> **WORK ORDER**
Lines holding the word "from" must be located in the listing below and copied.

> **DATA EXTRACT**
┏━━
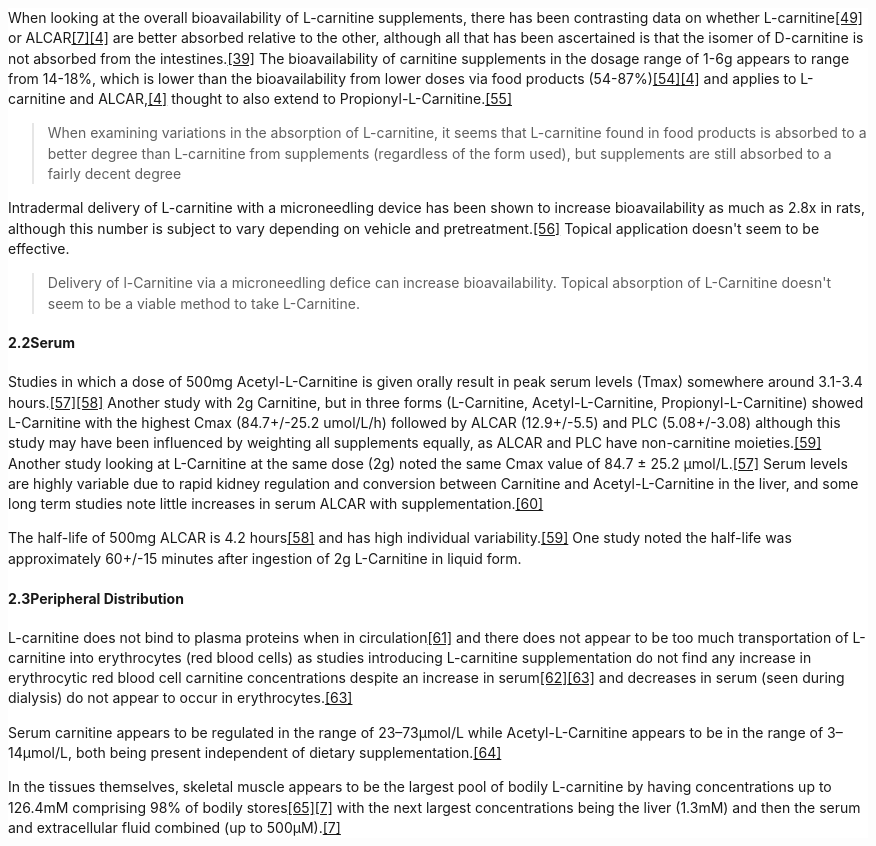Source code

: 
When looking at the overall bioavailability of L-carnitine supplements, there has been contrasting data on whether L-carnitine[[49]](#ref49) or ALCAR[[7]](#ref7)[[4]](#ref4) are better absorbed relative to the other, although all that has been ascertained is that the isomer of D-carnitine is not absorbed from the intestines.[[39]](#ref39) The bioavailability of carnitine supplements in the dosage range of 1-6g appears to range from 14-18%, which is lower than the bioavailability from lower doses via food products (54-87%)[[54]](#ref54)[[4]](#ref4) and applies to L-carnitine and ALCAR,[[4]](#ref4) thought to also extend to Propionyl-L-Carnitine.[[55]](#ref55)



> When examining variations in the absorption of L-carnitine, it seems that L-carnitine found in food products is absorbed to a better degree than L-carnitine from supplements (regardless of the form used), but supplements are still absorbed to a fairly decent degree


Intradermal delivery of L-carnitine with a microneedling device has been shown to increase bioavailability as much as 2.8x in rats, although this number is subject to vary depending on vehicle and pretreatment.[[56]](#ref56) Topical application doesn't seem to be effective.



> Delivery of l-Carnitine via a microneedling defice can increase bioavailability. Topical absorption of L-Carnitine doesn't seem to be a viable method to take L-Carnitine.


#### 2.2Serum


Studies in which a dose of 500mg Acetyl-L-Carnitine is given orally result in peak serum levels (Tmax) somewhere around 3.1-3.4 hours.[[57]](#ref57)[[58]](#ref58) Another study with 2g Carnitine, but in three forms (L-Carnitine, Acetyl-L-Carnitine, Propionyl-L-Carnitine) showed L-Carnitine with the highest Cmax (84.7+/-25.2 umol/L/h) followed by ALCAR (12.9+/-5.5) and PLC (5.08+/-3.08) although this study may have been influenced by weighting all supplements equally, as ALCAR and PLC have non-carnitine moieties.[[59]](#ref59) Another study looking at L-Carnitine at the same dose (2g) noted the same Cmax value of 84.7 ± 25.2 µmol/L.[[57]](#ref57) Serum levels are highly variable due to rapid kidney regulation and conversion between Carnitine and Acetyl-L-Carnitine in the liver, and some long term studies note little increases in serum ALCAR with supplementation.[[60]](#ref60)


The half-life of 500mg ALCAR is 4.2 hours[[58]](#ref58) and has high individual variability.[[59]](#ref59) One study noted the half-life was approximately 60+/-15 minutes after ingestion of 2g L-Carnitine in liquid form.


#### 2.3Peripheral Distribution


L-carnitine does not bind to plasma proteins when in circulation[[61]](#ref61) and there does not appear to be too much transportation of L-carnitine into erythrocytes (red blood cells) as studies introducing L-carnitine supplementation do not find any increase in erythrocytic red blood cell carnitine concentrations despite an increase in serum[[62]](#ref62)[[63]](#ref63) and decreases in serum (seen during dialysis) do not appear to occur in erythrocytes.[[63]](#ref63)


Serum carnitine appears to be regulated in the range of 23–73µmol/L while Acetyl-L-Carnitine appears to be in the range of 3–14µmol/L, both being present independent of dietary supplementation.[[64]](#ref64)


In the tissues themselves, skeletal muscle appears to be the largest pool of bodily L-carnitine by having concentrations up to 126.4mM comprising 98% of bodily stores[[65]](#ref65)[[7]](#ref7) with the next largest concentrations being the liver (1.3mM) and then the serum and extracellular fluid combined (up to 500µM).[[7]](#ref7)
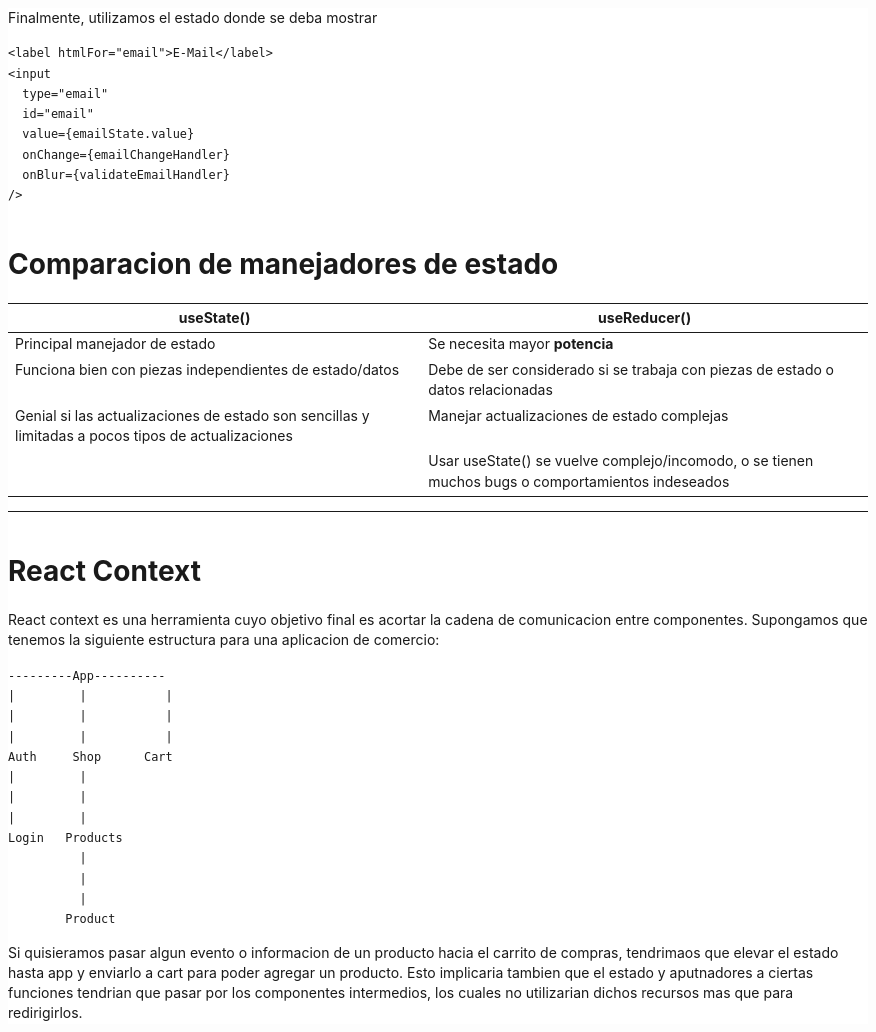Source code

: Finalmente, utilizamos el estado donde se deba mostrar
```
<label htmlFor="email">E-Mail</label>
<input
  type="email"
  id="email"
  value={emailState.value}
  onChange={emailChangeHandler}
  onBlur={validateEmailHandler}
/>
```

# Comparacion de manejadores de estado

| useState()  | useReducer()  |
|---  |---  |
| Principal manejador de estado | Se necesita mayor **potencia**  |
| Funciona bien con piezas independientes de estado/datos | Debe de ser considerado si se trabaja con piezas de estado o datos relacionadas |
| Genial si las actualizaciones de estado son sencillas y limitadas a pocos tipos de actualizaciones  | Manejar actualizaciones de estado complejas |
||Usar useState() se vuelve complejo/incomodo, o se tienen muchos bugs o comportamientos indeseados|

***

# React Context

React context es una herramienta cuyo objetivo final es acortar la cadena de comunicacion entre componentes.
Supongamos que tenemos la siguiente estructura para una aplicacion de comercio:
```
---------App----------
|         |           |
|         |           |
|         |           |
Auth     Shop      Cart
|         |
|         |
|         |
Login   Products
          |
          |
          |
        Product
```
Si quisieramos pasar algun evento o informacion de un producto hacia el carrito de compras, tendrimaos que elevar el estado hasta app y enviarlo a cart para poder agregar un producto. Esto implicaria tambien que el estado y aputnadores a ciertas funciones tendrian que pasar por los componentes intermedios, los cuales no utilizarian dichos recursos mas que para redirigirlos.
┗━━
> **TASK ANSWER**
When looking at the overall bioavailability of L-carnitine supplements, there has been contrasting data on whether L-carnitine[[49]](#ref49) or ALCAR[[7]](#ref7)[[4]](#ref4) are better absorbed relative to the other, although all that has been ascertained is that the isomer of D-carnitine is not absorbed from the intestines.[[39]](#ref39) The bioavailability of carnitine supplements in the dosage range of 1-6g appears to range from 14-18%, which is lower than the bioavailability from lower doses via food products (54-87%)[[54]](#ref54)[[4]](#ref4) and applies to L-carnitine and ALCAR,[[4]](#ref4) thought to also extend to Propionyl-L-Carnitine.[[55]](#ref55)
> When examining variations in the absorption of L-carnitine, it seems that L-carnitine found in food products is absorbed to a better degree than L-carnitine from supplements (regardless of the form used), but supplements are still absorbed to a fairly decent degree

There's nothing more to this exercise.